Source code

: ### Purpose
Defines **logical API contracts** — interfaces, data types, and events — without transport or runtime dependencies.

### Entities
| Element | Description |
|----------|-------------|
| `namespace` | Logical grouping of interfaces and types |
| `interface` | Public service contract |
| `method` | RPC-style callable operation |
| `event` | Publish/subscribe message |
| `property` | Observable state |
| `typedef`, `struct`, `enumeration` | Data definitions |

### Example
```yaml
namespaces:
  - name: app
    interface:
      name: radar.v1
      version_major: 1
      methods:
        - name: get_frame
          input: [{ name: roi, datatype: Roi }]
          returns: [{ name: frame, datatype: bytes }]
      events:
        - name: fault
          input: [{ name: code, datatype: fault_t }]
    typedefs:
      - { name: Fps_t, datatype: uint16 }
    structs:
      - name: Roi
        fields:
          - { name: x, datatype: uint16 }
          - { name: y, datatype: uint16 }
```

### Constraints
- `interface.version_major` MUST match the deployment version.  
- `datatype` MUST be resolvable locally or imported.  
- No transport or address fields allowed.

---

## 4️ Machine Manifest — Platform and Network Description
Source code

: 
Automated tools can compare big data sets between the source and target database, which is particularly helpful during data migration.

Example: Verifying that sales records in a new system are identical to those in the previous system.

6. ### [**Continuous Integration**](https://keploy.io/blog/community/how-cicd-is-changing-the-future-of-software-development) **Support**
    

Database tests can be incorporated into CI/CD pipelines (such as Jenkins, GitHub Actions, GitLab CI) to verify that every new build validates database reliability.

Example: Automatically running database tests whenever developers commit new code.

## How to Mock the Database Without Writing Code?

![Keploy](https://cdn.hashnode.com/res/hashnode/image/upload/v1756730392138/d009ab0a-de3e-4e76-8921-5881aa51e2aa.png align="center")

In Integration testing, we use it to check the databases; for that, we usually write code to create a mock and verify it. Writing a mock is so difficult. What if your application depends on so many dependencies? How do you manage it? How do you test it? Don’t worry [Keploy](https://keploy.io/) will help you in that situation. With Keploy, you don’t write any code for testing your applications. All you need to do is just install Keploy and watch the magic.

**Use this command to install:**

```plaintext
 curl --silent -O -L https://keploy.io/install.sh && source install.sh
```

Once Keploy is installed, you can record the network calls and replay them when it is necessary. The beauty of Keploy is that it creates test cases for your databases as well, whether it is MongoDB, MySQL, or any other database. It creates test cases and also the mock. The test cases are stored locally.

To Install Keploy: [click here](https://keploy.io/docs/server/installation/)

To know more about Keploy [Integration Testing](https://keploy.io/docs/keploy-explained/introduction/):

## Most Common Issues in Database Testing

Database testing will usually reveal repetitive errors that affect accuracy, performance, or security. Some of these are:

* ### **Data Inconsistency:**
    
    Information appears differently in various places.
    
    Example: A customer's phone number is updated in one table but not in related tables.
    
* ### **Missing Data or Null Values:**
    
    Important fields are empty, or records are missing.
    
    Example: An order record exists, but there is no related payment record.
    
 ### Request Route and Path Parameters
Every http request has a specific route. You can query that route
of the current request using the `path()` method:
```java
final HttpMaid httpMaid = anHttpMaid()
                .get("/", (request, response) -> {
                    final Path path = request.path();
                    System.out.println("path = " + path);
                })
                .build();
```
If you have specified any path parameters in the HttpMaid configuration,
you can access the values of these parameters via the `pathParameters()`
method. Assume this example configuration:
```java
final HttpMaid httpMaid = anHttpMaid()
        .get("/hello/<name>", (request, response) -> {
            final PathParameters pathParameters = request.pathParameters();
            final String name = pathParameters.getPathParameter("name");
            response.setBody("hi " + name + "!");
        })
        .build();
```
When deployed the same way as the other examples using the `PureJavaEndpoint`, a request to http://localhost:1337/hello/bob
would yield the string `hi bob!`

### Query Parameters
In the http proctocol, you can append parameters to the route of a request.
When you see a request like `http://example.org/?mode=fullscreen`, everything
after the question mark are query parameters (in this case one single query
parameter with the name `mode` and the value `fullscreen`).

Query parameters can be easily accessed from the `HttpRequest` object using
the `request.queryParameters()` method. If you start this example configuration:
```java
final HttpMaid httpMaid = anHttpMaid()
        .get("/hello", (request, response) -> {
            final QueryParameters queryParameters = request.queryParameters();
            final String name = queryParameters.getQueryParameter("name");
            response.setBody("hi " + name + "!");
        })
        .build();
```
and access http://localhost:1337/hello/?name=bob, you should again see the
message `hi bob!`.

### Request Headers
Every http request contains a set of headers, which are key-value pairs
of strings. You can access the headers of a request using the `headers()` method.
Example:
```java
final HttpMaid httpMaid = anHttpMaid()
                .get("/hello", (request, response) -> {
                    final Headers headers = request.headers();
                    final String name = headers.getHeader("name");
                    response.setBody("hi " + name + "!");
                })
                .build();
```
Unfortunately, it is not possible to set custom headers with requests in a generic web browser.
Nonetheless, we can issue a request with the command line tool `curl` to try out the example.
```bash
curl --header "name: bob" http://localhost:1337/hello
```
● ● ● ● ● ● ●
Work instruction
Extract exactly and only the lines above from the line containing "of the current" through the line containing "In the http proctocol, you", both end lines included.

Reply to the task
of the current request using the `path()` method:
```java
final HttpMaid httpMaid = anHttpMaid()
                .get("/", (request, response) -> {
                    final Path path = request.path();
                    System.out.println("path = " + path);
                })
                .build();
```
If you have specified any path parameters in the HttpMaid configuration,
you can access the values of these parameters via the `pathParameters()`
method. Assume this example configuration:
```java
final HttpMaid httpMaid = anHttpMaid()
        .get("/hello/<name>", (request, response) -> {
            final PathParameters pathParameters = request.pathParameters();
            final String name = pathParameters.getPathParameter("name");
            response.setBody("hi " + name + "!");
        })
        .build();
```
When deployed the same way as the other examples using the `PureJavaEndpoint`, a request to http://localhost:1337/hello/bob
would yield the string `hi bob!`

### Query Parameters
In the http proctocol, you can append parameters to the route of a request.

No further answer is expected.